En el medio hubo otros libros antes de Mugre rosa: No soñarás flores, Cuaderno para un solo ojo, La ciudad invencible. Escribir siempre se trató de una búsqueda. “No me gusta repetir fórmulas, escribir desde mi zona de confort. Mugre rosa fue un intento de salirme de los esquemas en los que ya había escrito y no encuentro manera más evidente de eso que meterme en un género como la distopía, que nunca había trabajado y que podía salir extremadamente mal. Y yo sabía eso, pero igual me lancé a la aventura. Para mí escribir siempre tiene que ser empujar los límites de mis propias búsquedas literarias. Y arriesgar a que todo salga mal, sabiendo que también todo puede salir bien”.
En Uruguay son casi las siete de la tarde pero en Los Ángeles apenas pasó el mediodía cuando Fernanda dice que, desde 2019 no viene al país. Antes venía por las fiestas pero esta vez toda la familia se encontró en Estados Unidos. No sabe, dice, después de casi dos horas de entrevista, si podrá venir el año que viene. Todo el primer semestre lo tendrá ocupado entre viajes a distintos eventos y ferias.
Fernanda dice que agradece que todo el reconocimiento le haya llegado ahora, a los 45 años, después de tanto trabajo y de tanto esfuerzo. Que Levrero siempre le decía que esa era la mejor manera: ni muy rápido, porque podía perderse, ni demasiado tarde, porque podía frustrarse.
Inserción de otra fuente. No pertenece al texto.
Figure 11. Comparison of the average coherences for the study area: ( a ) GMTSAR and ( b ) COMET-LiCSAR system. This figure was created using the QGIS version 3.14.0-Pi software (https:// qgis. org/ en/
Que se siente muy agradecida y emocionada pero que ahora necesita mirar hacia adentro, recuperar el silencio: volver a escribir.
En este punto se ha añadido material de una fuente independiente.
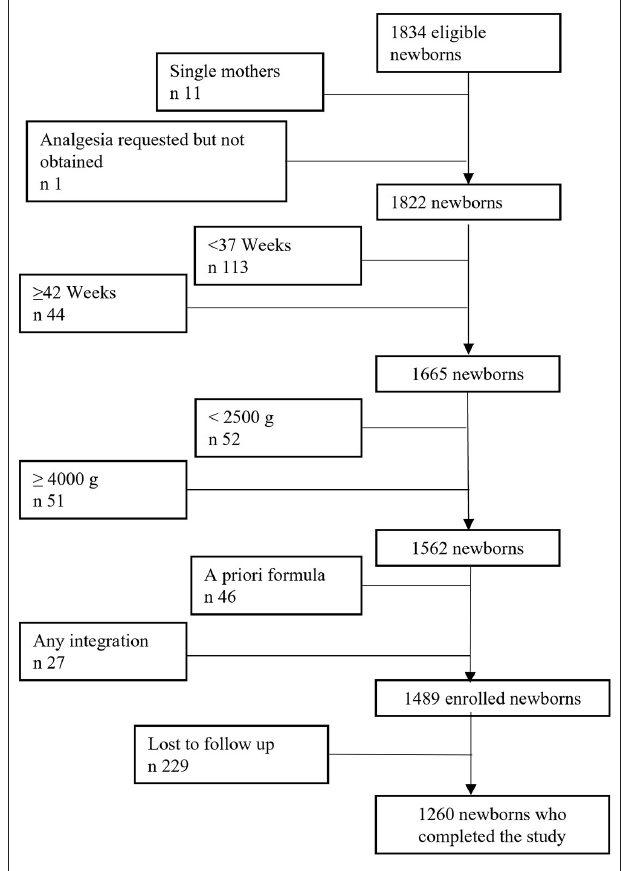
FIGURE 1 | Dyads’ flow through the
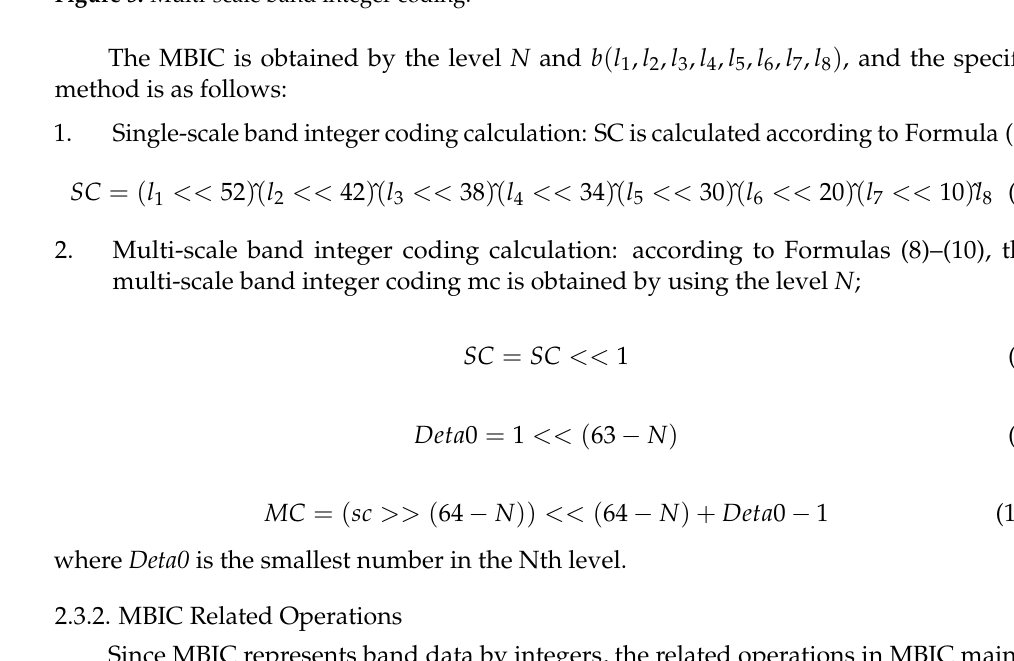
Figure 5. Multi-scale band integer coding.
Apenas una hora después de terminar la entrevista, el Ministerio de Educación y Cultura anuncia los ganadores de los Premios a las letras. Mugre rosa es, también, la novela ganadora de la categoría Narrativa. Alguien le avisa por las redes y ella responde, en Twitter: “Para cerrar el año con broche de oro (...) ¡¡Gracias!!”, y un corazón rojo.
Sus cosas
MUGRE ROSA. Es su última novela. Además del Bartolomé y el Sor Juana, ganó el Premio Nacional de Literatura del Ministerio de Educación y Cultura en la categoría Narrativa y en 2020 The New York Times lo eligió como uno de los mejores libros en español. Allí inventó a una Montevideo distópica que se adelantó a la pandemia: una ciudad en la que hay una peste que lo destruye todo, mascarillas, hospitales colapsados y caos.
MARIO LEVRERO. Fue su primer lector. Participó de su taller de escritura, la ayudó a publicar su primera novela, La azotea, y le presentó a varias autoras mujeres que ella antes no leía: en su biblioteca había solo hombres: Flannery O´Connor, Clarise Lispector, Carson McCullers. Además, tuvieron una amistad cotidiana que fue más allá de la literatura.
BOGOTÁ. Vive en Bogotá, Colombia, donde, desde 2016, da clases en una maestría de escritura creativa. Aunque cree que es una ciudad muy intensa y apabullante para una uruguaya, reconoce que el dar clases y trabajar con distintos jóvenes que empiezan a publicar los textos que trabajaron con ella, le da cierto sentido de pertenencia.